Pennywise's truest true form is dead lights

After the clown, the lumberjack, and the sewer-dwelling spider, Pennywise's true form is known as Deadlights. Described as orange lights, any person unlucky enough to look at these luminous rays runs the risk of going insane. Used to trap victims by finally revealing his true form, the Deadlights in the book briefly possessed Bill throughout his childhood, though luckily he escaped. In the 2017 adaptation and its sequel, Beverly and Richie suffered the same experience, but were also released from the view. However, no matter which version you see, there's no denying that it's certainly one of them the weaker endings in King's back catalogue.

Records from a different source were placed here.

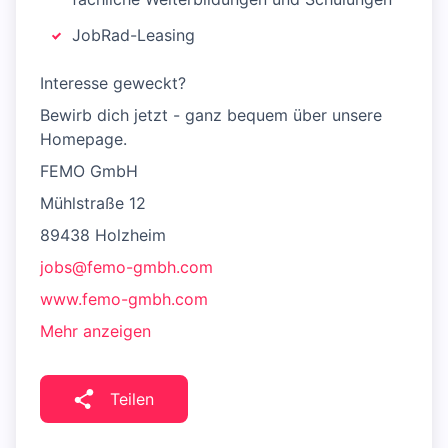
JobRad-Leasing
Interesse geweckt?
Bewirb dich jetzt - ganz bequem über unsere
Homepage.
FEMO GmbH
Mühlstraße 12
89438 Holzheim
jobs@femo-gmbh.com
www.femo-gmbh.com
Mehr anzeigen
Teilen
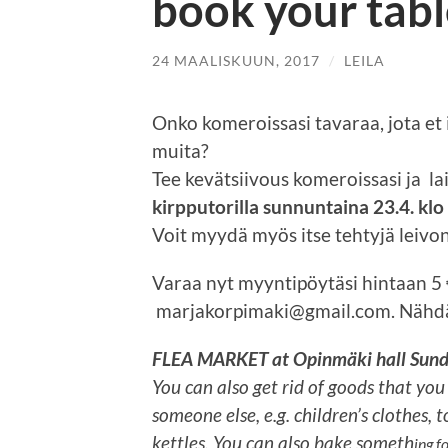
book your tabl
24 MAALISKUUN, 2017
/
LEILA
Onko komeroissasi tavaraa, jota et i
muita?
Tee kevätsiivous komeroissasi ja la
kirpputorilla sunnuntaina 23.4. kl
Voit myydä myös itse tehtyjä leivonn
Varaa nyt myyntipöytäsi hintaan 5 
marjakorpimaki@gmail.com. Nähdää
FLEA MARKET at Opinmäki hall Sunda
You can also get rid of goods that yo
someone else, e.g. children’s clothes, 
kettles. You can also bake someth
ing f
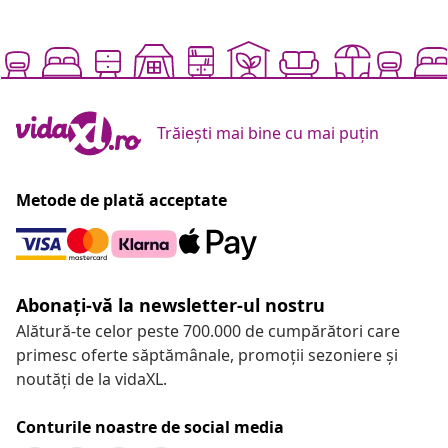
Trăiești mai bine cu mai puțin
Metode de plată acceptate
Abonați-vă la newsletter-ul nostru
Alătură-te celor peste 700.000 de cumpărători care
primesc oferte săptămânale, promoții sezoniere și
noutăți de la vidaXL.
Conturile noastre de social media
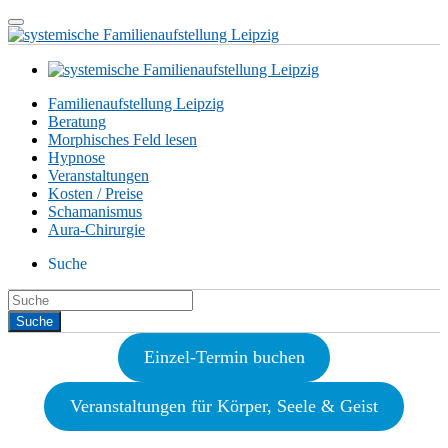
Familienaufstellung Leipzig
Beratung
Morphisches Feld lesen
Hypnose
Veranstaltungen
Kosten / Preise
Schamanismus
Aura-Chirurgie
Suche
Einzel-Termin buchen
Veranstaltungen für Körper, Seele & Geist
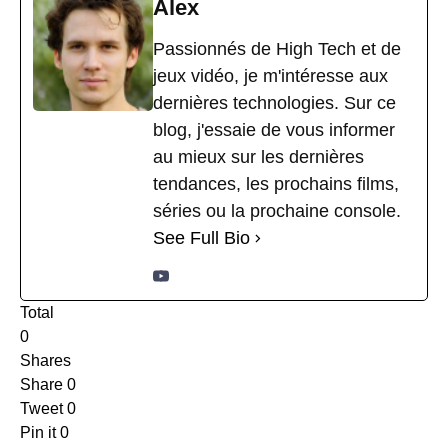
Alex
Passionnés de High Tech et de
jeux vidéo, je m'intéresse aux
dernières technologies. Sur ce
blog, j'essaie de vous informer
au mieux sur les dernières
tendances, les prochains films,
séries ou la prochaine console.
See Full Bio
Total
0
Shares
Share
0
Tweet
0
Pin it
0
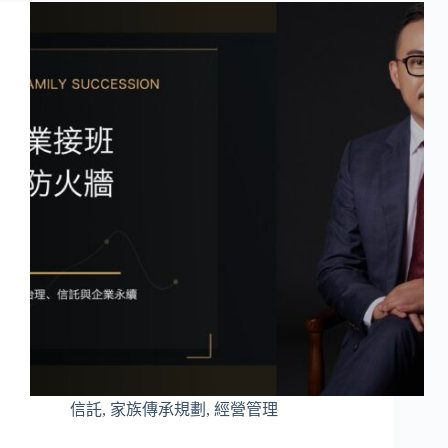
信託
,
家族傳承規劃
,
經營管理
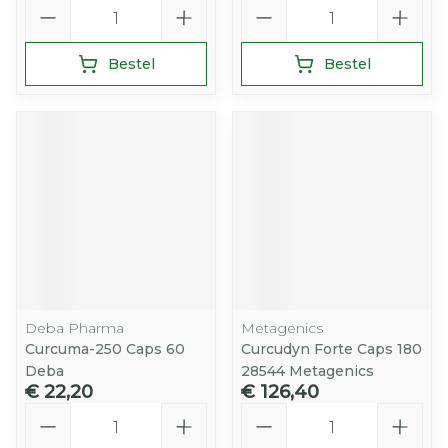
Aantal
Aantal
Bestel
Bestel
Deba Pharma
Metagenics
Curcuma-250 Caps 60
Curcudyn Forte Caps 180
Deba
28544 Metagenics
€ 22,20
€ 126,40
Aantal
Aantal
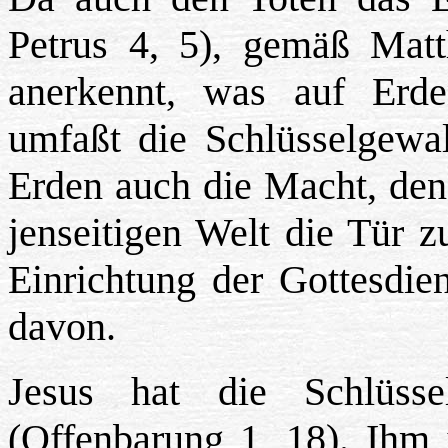
Petrus 4, 5), gemäß Mat
anerkennt, was auf Erd
umfaßt die Schlüsselgewal
Erden auch die Macht, den
jenseitigen Welt die Tür z
Einrichtung der Gottesdien
davon.
Jesus hat die Schlüs
(Offenbarung 1, 18). Ihm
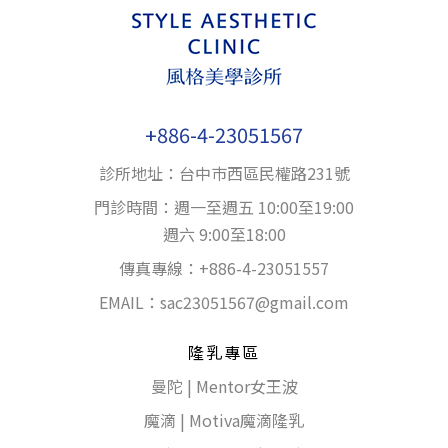
+886-4-23051567
診所地址：台中巿西區民權路231號
門診時間：週一至週五 10:00至19:00
週六 9:00至18:00
傳真專線：+886-4-23051557
EMAIL：
sac23051567@gmail.com
隆乳專區
曼陀 | Mentor女王波
魔滴 | Motiva魔滴隆乳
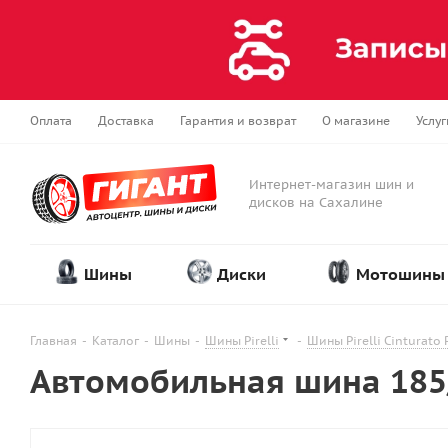
Оплата
Доставка
Гарантия и возврат
О магазине
Услуг
Интернет-магазин шин и
дисков на Сахалине
Шины
Диски
Мотошины
Главная
-
Каталог
-
Шины
-
Шины Pirelli
-
Шины Pirelli Cinturato 
Автомобильная шина 185/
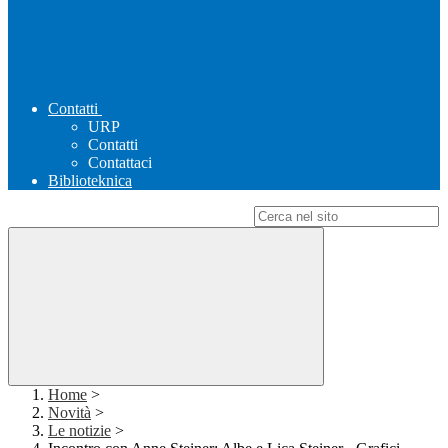
Contatti
URP
Contatti
Contattaci
Biblioteknica
Campo di ricerca per le pagine del sito
Home
>
Novità
>
Le notizie
>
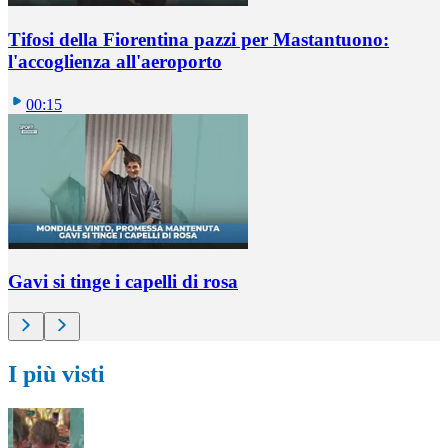
Tifosi della Fiorentina pazzi per Mastantuono:
l'accoglienza all'aeroporto
00:15
Gavi si tinge i capelli di rosa
I più visti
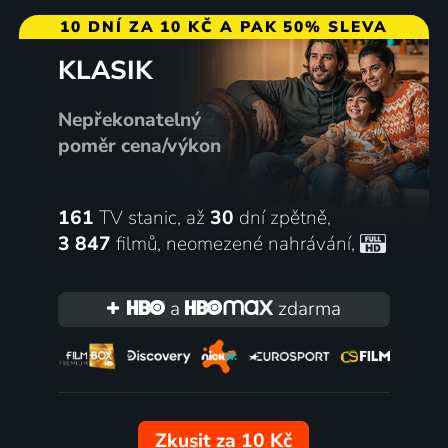
10 DNÍ ZA 10 KČ A PAK 50% SLEVA
KLASIK
Nepřekonatelný
poměr cena/výkon
161
TV stanic, až
30
dní zpětně,
3 847
filmů
,
neomezené nahrávání
,
a
zdarma
Zkusit za 10 Kč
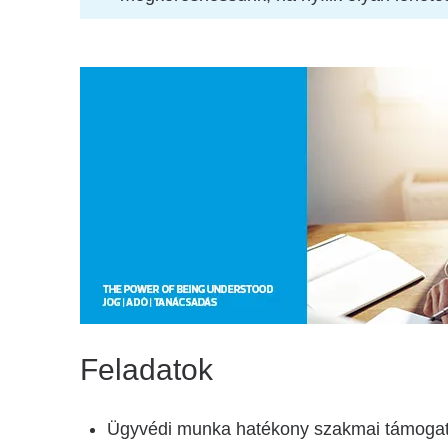
Feladatok
Ügyvédi munka hatékony szakmai támoga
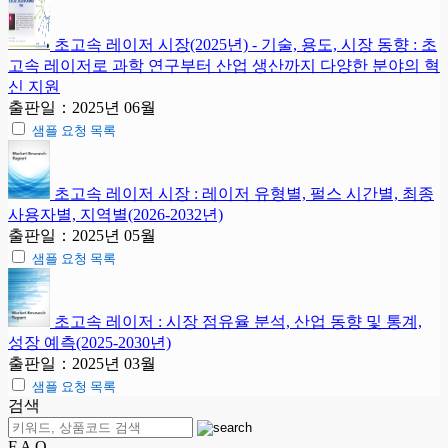
초고속 레이저 시장(2025년) - 기술, 용도, 시장 동향 : 초
고속 레이저로 과학 연구부터 산업 생산까지 다양한 분야의 혁
신 지원
출판일：2025년 06월
샘플 요청 목록
초고속 레이저 시장 : 레이저 유형별, 펄스 시간별, 최종
사용자별, 지역별(2026-2032년)
출판일：2025년 05월
샘플 요청 목록
초고속 레이저 : 시장 점유율 분석, 산업 동향 및 통계,
성장 예측(2025-2030년)
출판일：2025년 03월
샘플 요청 목록
검색
F A Q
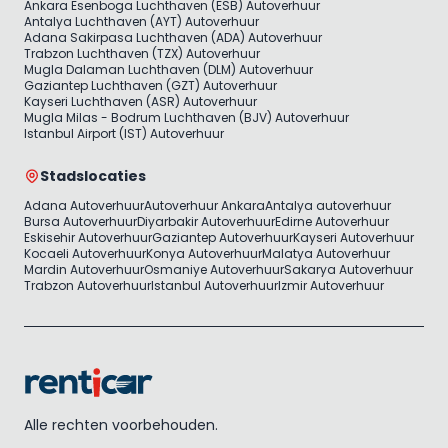
Ankara Esenboga Luchthaven (ESB) Autoverhuur
Antalya Luchthaven (AYT) Autoverhuur
Adana Sakirpasa Luchthaven (ADA) Autoverhuur
Trabzon Luchthaven (TZX) Autoverhuur
Mugla Dalaman Luchthaven (DLM) Autoverhuur
Gaziantep Luchthaven (GZT) Autoverhuur
Kayseri Luchthaven (ASR) Autoverhuur
Mugla Milas - Bodrum Luchthaven (BJV) Autoverhuur
Istanbul Airport (IST) Autoverhuur
Stadslocaties
Adana Autoverhuur
Autoverhuur Ankara
Antalya autoverhuur
Bursa Autoverhuur
Diyarbakir Autoverhuur
Edirne Autoverhuur
Eskisehir Autoverhuur
Gaziantep Autoverhuur
Kayseri Autoverhuur
Kocaeli Autoverhuur
Konya Autoverhuur
Malatya Autoverhuur
Mardin Autoverhuur
Osmaniye Autoverhuur
Sakarya Autoverhuur
Trabzon Autoverhuur
Istanbul Autoverhuur
Izmir Autoverhuur
Alle rechten voorbehouden.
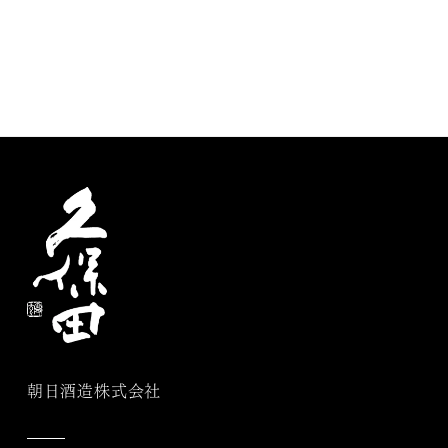
朝日酒造株式会社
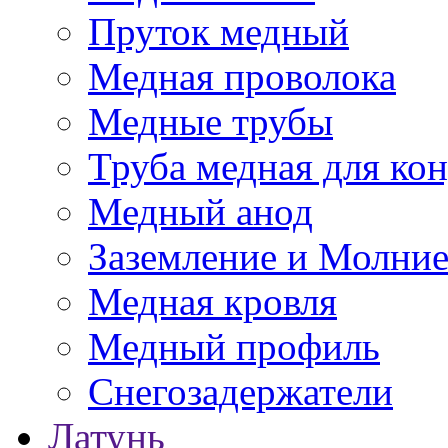
Пруток медный
Медная проволока
Медные трубы
Труба медная для ко
Медный анод
Заземление и Молни
Медная кровля
Медный профиль
Снегозадержатели
Латунь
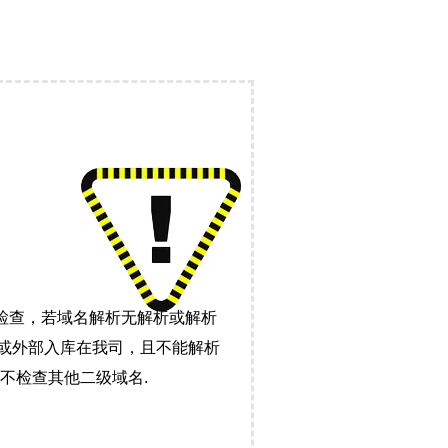
检查，若域名解析无解析或解析
）或外部入库在我司，且不能解析
不检查其他二级域名.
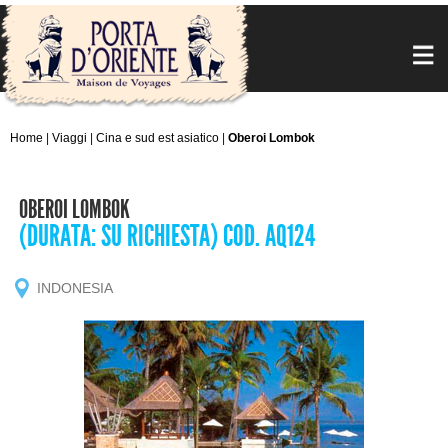
Home
|
Viaggi
|
Cina e sud est asiatico
|
Oberoi Lombok
OBEROI LOMBOK
(DURATA: SU RICHIESTA) COD. AQ124
INDONESIA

Years later the Deadlights would return in King's The Dark Tower series when the Red King (thought to be Pennywise) uses the Deadlights to move between levels of the Dark Tower. He even mentions Derry at one point. However, this interweaving of worlds still doesn't make these hellish fairy lights cool. Despite being floating yellow balls that drive people crazy, they don't really hold a candle to the most commonly used form of the creature. Pennywise will always leave losers and horror fans scared of a smiling clown a little too much.